Approximately 120.1903 kilometers of municipal roads were being maintained by the LGUs; 60.5783 kilometers were already concrete paved, 33.9090 kilometers were gravel roads, and 25.7030 kilometers were earth roads.

The total length of barangay roads province wide was recorded at 988.19 kilometers.  Majority of these were gravel roads with a total length of 399.47 kilometers. Some portions, with a total length of 154.41 kilometers, were concrete paved. Earth road accounted to 434.20 kms., while surface drainage got the remaining share of 0.10 kilometers. 

These road networks are connected by 152 bridges with 5,462.89 linear meters length administered by the national government through the DPWH, and 53 bridges with 843.70 linear meters length administered by the provincial government through the Provincial Engineer’s Office (PEO).

Ports

In Southern Leyte, 3 national and 10 municipal ports serve the needs of the commuters in the province. A newly opened roro port in Benit, San Ricardo is classified as a national port. 

Airport 

Currently, the Province of Southern Leyte has only one airport located at Panan-awan, Maasin City. Important structures such as 1.2 km. and 30 meters wide concrete runway had already been constructed with barbwire perimeter fence, steel gate, and waiting shed. This airport is intended to serve light to heavy commercial flights bound for Cebu, Manila, and other provinces. There is a big potential for business opportunities and investments, including tourism, to boost in the province once this airport becomes operational.
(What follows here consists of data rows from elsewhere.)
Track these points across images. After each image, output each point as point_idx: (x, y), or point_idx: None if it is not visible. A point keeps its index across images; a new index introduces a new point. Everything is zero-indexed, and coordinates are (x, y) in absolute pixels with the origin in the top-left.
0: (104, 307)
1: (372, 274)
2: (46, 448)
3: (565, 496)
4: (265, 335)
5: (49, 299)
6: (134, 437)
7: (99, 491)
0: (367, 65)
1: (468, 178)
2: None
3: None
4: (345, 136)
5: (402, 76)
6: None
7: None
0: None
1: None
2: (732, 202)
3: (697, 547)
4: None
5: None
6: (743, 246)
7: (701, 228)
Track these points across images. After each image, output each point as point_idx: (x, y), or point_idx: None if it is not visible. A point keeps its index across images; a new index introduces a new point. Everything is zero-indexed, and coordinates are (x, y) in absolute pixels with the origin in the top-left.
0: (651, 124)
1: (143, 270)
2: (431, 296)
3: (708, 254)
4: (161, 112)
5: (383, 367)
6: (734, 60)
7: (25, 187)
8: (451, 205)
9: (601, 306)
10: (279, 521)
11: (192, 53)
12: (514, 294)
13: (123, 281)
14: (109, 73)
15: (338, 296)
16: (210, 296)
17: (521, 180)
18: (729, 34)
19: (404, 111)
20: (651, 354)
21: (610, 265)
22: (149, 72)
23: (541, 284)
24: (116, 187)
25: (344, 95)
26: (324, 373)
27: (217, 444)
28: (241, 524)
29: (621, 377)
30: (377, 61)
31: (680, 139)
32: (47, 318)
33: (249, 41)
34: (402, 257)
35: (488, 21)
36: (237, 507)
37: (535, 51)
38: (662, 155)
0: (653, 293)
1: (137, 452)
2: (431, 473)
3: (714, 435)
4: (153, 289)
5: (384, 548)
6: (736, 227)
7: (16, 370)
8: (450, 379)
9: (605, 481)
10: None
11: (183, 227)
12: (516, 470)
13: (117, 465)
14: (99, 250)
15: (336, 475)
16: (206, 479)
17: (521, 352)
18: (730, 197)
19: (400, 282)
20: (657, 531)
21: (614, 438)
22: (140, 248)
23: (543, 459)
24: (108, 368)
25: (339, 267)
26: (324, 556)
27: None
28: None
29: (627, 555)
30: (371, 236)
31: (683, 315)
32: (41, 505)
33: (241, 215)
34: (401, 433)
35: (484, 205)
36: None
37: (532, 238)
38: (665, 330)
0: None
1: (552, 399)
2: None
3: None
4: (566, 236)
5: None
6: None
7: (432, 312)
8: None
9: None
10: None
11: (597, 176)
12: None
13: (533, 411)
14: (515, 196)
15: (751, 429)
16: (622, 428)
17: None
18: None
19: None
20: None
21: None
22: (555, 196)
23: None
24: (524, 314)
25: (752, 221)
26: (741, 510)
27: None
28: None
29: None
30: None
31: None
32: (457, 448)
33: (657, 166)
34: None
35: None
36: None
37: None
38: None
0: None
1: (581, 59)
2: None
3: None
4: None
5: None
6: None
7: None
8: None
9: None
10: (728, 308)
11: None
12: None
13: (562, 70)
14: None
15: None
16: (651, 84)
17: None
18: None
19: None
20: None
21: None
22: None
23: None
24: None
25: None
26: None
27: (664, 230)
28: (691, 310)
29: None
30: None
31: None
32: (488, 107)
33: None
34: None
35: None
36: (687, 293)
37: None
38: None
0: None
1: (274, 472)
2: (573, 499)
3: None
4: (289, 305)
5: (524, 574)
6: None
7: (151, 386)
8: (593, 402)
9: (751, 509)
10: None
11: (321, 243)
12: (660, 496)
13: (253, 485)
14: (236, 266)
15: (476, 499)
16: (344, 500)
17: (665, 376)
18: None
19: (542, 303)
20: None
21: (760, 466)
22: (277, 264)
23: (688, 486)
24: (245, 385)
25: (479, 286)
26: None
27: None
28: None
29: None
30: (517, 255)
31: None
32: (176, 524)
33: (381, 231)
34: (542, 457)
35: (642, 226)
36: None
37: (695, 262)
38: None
This airport is already serving training planes of aviation schools and light aircrafts.

Southern Leyte could be accessed by air via these routes:

  • Ninoy International Airport to Tacloban Airport then four hours van ride to Maasin City.
  • Ninoy International Airport to Mactan International Airport, then 30 minutes vehicle ride to Cebu port and 6 hours slow boat ride to Maasin City port, or 5 hours slow boat ride to Hilongos port then 30 minutes vehicle ride to Maasin City.
  • Seven bus terminals are located in seven municipalities in the province. The Liloan Ferry Terminal is one of the best terminals in Southern Leyte. It has a terminal building, parking area, and restaurant, with basic facilities that provide safety and comfort to the commuters and to the private operators and drivers. 

Bus Terminals

The newly opened Integrated Bus Terminal in Maasin City serves as the service point of three major groups of public vehicles operating in Maasin. The first group is the passenger jeepneys serving the interior barangays of the city. The second group is the Maasin-based jeepneys and buses serving commuters to and from the municipalities in Southern Leyte, the Municipality of Bato, and the cities of Ormoc and Tacloban in Leyte Province. The third group is the big buses plying the Davao and Pasay routes. These vehicles are not based in Maasin but use the city terminal as a major service point. The presence of this terminal has facilitated the mobility of commuters and the public utility vehicles, and decongested traffic in the central business center of the city.